Design, DIY, Lindsay Station

Our Kitchen Design!

One of the things we are most excited about in the renovation of Lindsay Station is that we are designing for us. American Foursquare was always going to be a “flip” so we designed it that way. We made sure everything was nice, clean, high-end, and functional but not everything was designed to our taste. We called it “Pottery Barn Design”.

This house is going to be different.

We are designing Lindsay Station for us and we couldn’t be more excited! In this post, we are going to be focusing on our Kitchen… how we designed it, visualized it, and what products we chose.

Let’s review what we are starting with:

The “kitchen” as it exists is in the rear of the house, is relatively narrow, and has two windows that we spent hours trying to make work. When we can, we liked to design kitchens with the sink under two windows. We did this in American Square as it creates a beautiful focal point and gives you something to look at while doing dishes. Due to the placement of the windows, and the fact that we would be looking at the side of a house, we have decided to close-in the two windows. Instead we will install two new windows next to the exterior door looking into the back yard. This leaves us with a blank canvas for the galley kitchen of our dreams.


Design

We decided to put the sink in the island, centered on the opening to the living room. This way you can still be part of the activity in the living room and look through to the big bay window beyond. Also, that faucet is going to look sexy AF on that waterfall counter.
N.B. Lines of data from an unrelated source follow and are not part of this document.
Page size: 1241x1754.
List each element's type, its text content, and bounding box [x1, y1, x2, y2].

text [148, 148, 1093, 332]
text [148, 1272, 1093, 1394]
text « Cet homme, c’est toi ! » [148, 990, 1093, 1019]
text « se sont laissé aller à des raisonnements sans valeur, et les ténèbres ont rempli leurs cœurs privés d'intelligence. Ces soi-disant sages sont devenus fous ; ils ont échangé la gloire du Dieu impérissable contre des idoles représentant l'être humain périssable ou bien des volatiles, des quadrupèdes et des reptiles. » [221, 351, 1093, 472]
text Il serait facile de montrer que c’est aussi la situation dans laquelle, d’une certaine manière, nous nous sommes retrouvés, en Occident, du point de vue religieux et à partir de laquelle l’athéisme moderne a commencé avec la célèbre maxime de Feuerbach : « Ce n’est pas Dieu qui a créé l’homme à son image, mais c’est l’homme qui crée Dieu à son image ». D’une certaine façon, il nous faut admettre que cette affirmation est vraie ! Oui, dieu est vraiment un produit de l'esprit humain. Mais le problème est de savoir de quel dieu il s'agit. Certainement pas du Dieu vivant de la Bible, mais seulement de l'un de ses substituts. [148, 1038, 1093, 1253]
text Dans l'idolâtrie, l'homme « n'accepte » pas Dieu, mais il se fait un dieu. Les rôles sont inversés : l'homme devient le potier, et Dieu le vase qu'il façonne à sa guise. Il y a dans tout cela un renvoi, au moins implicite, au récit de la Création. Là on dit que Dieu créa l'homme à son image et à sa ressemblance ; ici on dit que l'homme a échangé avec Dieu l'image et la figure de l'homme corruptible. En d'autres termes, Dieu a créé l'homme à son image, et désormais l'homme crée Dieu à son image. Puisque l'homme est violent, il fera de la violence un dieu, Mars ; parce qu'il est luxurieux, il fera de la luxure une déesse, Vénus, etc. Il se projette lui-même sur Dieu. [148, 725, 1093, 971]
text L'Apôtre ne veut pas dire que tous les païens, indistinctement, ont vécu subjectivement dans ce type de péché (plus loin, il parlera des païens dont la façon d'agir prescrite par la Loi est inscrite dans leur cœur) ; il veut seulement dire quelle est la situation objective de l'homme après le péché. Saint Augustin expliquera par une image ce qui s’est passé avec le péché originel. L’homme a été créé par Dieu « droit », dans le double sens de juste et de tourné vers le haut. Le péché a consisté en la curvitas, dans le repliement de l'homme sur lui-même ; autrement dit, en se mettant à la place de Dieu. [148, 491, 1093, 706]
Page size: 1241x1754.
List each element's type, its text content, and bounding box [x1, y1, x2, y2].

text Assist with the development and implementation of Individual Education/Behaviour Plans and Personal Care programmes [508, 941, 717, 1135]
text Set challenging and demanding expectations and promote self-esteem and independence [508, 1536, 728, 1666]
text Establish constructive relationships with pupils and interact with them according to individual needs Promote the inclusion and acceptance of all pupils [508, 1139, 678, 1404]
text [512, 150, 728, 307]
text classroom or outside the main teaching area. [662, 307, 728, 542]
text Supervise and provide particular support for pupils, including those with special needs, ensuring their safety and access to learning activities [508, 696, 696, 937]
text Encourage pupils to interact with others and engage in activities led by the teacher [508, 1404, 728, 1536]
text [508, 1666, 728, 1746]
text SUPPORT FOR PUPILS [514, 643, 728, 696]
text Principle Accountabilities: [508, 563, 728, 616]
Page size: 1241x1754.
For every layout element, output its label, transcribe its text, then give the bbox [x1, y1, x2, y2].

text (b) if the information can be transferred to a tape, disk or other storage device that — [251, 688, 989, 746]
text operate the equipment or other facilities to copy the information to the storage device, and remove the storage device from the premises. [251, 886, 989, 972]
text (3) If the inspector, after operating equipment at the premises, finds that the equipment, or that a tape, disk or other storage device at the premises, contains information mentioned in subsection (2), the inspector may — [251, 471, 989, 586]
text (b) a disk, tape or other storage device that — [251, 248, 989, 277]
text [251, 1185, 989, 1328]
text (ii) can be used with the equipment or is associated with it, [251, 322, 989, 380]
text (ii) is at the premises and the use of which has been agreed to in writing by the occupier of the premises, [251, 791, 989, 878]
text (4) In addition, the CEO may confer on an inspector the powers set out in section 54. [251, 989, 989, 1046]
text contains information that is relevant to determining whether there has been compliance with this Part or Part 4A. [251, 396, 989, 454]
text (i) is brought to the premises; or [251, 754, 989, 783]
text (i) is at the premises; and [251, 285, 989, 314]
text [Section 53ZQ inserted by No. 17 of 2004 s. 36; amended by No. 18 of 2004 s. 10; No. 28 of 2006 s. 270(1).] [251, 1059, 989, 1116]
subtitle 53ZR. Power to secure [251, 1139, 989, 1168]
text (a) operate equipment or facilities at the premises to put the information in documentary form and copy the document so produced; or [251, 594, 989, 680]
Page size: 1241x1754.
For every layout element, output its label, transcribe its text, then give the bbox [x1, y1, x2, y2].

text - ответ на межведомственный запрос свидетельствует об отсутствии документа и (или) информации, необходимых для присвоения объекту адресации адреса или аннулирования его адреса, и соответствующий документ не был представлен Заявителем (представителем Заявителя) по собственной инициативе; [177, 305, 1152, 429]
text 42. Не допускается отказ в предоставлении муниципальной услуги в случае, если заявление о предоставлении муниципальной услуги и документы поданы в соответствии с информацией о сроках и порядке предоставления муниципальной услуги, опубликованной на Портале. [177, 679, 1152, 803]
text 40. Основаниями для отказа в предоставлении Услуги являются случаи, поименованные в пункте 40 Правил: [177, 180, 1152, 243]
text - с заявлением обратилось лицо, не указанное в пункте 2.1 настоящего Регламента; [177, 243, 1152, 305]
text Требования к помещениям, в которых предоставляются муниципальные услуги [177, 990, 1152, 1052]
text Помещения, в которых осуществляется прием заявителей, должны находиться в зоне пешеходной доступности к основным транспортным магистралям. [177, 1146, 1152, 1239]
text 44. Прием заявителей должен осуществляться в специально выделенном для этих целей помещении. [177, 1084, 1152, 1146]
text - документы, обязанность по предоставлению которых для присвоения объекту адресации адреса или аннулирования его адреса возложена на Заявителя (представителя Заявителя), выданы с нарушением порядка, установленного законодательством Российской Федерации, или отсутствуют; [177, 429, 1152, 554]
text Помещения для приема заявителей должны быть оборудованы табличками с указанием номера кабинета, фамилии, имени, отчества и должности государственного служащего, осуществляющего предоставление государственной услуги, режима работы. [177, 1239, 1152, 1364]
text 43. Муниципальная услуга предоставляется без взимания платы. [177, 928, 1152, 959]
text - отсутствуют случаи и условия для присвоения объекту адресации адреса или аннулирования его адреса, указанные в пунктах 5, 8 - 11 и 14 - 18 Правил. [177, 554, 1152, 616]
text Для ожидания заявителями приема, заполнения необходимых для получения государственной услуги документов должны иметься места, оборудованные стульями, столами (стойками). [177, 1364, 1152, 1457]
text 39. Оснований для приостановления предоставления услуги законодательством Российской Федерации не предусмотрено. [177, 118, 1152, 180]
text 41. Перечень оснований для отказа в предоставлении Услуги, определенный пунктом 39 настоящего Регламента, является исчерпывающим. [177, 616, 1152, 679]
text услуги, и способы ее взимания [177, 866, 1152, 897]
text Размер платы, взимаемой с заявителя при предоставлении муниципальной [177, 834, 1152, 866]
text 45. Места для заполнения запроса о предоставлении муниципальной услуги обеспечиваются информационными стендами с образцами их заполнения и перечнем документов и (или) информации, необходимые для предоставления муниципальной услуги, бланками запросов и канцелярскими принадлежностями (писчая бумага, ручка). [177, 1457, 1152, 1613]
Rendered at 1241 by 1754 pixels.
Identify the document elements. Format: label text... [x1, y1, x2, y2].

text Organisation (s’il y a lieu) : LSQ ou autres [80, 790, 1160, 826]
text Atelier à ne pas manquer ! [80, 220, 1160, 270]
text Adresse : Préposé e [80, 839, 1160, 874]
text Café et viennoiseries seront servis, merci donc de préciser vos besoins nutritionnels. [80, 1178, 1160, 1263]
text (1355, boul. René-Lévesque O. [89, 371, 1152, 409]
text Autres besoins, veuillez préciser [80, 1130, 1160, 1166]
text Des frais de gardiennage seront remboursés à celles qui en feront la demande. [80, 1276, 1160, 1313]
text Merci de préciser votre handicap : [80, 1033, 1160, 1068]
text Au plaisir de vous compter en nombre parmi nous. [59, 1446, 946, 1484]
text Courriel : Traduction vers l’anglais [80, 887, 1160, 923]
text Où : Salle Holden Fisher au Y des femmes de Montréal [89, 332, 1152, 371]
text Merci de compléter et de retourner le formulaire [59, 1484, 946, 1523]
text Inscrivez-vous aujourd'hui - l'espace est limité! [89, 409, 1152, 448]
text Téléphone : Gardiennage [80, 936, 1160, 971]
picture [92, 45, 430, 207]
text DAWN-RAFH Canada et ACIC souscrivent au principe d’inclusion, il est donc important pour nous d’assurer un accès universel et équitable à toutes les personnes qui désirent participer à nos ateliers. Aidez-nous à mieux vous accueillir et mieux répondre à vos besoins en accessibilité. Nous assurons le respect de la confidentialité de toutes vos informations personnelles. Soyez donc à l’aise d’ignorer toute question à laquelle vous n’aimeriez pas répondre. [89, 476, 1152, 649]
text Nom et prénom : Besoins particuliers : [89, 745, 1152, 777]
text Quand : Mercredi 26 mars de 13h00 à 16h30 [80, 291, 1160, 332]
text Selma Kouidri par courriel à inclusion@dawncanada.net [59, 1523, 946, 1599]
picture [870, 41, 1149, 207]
The island will also be home to the dishwasher (always next to the sink), the pullout trash drawer (other side of the sink) and a spot for two boys to have dinner with each other.

The main wall of the kitchen has a semi-symmetrical design with large built-ins on either side that house the in-wall microwave and refrigerator respectively. A soffit of linear cabinetry crowns a set of upper cabinets with a built-in hood. Below are the slide in stove and a row of lower cabinet drawers.


Let’s Talk Materiality

If we were designing for resale we would be designing a semi-traditional sensible kitchen with granite countertops and stainless steel appliances. For us? We want to go more contemporary. Not a traditionalist myself, I was surprised when I had trouble going contemporary. However, I got over it when I started looking at Pinspiration images and putting together a rendering to visualize how it might look.

Source: Elizabeth Lawson Design | Alta Architecture | DeVol Kitchens

We totally fell in love with the juxtaposition (overused architecture word) in combining dark cabinets with natural wood cabinets. Put that against a white countertop, throw in some brass hardware, OOPH that’s the good stuff.

After working with some Interior Design friends, our cabinet door builder, and taping samples up in our kitchen we came up with this palette:



Our Products So Far

Cabinet boxes: IKEA
We are kind of obsessed with designing IKEA kitchens ourselves. Their modularity combined with their online planning tool make it super easy to design a kitchen on your own AND get pricing for it. Additionally, IKEA uses Blum for their hinges and hardware, a company that many higher-end cabinetry companies use as well. Where we find ourselves limited with IKEA is their selection of cabinet doors/faces/panels. They did not have a the option we wanted, nor do they feel super high quality.

Cabinet Doors: Dendra Doors
Luckily there a bunch of companies out there that have the same feeling we had about IKEAs doors. Companies likes like Semihandmade are making “custom” cabinet doors and panels specifically built for the IKEA kitchen systems. This totally widens the range of finishes you can use in your kitchen while sticking to the modularity of an IKEA kitchen.  After looking through a few companies and getting samples, we have decided to go with Dendra Doors, a smaller cabinet builder that seems to have great samples, craftsmanship, and has been really great to work with! Most important, they can custom paint the dark doors and run the walnut veneer grain along the entire row of cabinets (total designer nerd-out!)

Appliances: Kitchenaid
We 100% picked these appliances based on aesthetics alone. We love the flat-faced design and “masculine” pulls. Luckily, ratings and reports show that they are also decent and trustworthy appliances. They also offer a “black stainless steel” options that we are really intrigued by but have yet to decide on.

Tiles, Pulls, Accents;
We want to contrast and soften the dark cabinets with brass hardware and a white porcelain tile backsplash. Brass fixtures of the island and match walnut stools will tie the look together. Products TBD


So last but not least, here is our rendering!

It wasn’t until I threw this bad boy together that I was convinced that this all might just work! We couldn’t be more excited to put this all together. Stay tuned for updates!

3 comments

    The design looks gorgeous! What was your thought process about opting out of getting hood over the stove since you decided to cover the windows?

      Thank you! While we typically prefer to have the sink centered on large windows, we just were not able to get the design we were looking for. Also, the view from the side of the house isn’t great (looking directly at the neighbors house.) Instead, the new windows will be placed at the end of the kitchen looking into back yard where we have greater control over the view. There is a hood but it is concealed within the cabinet above the stove (Stephen refused to break up the Walnut cabinets for a hood.)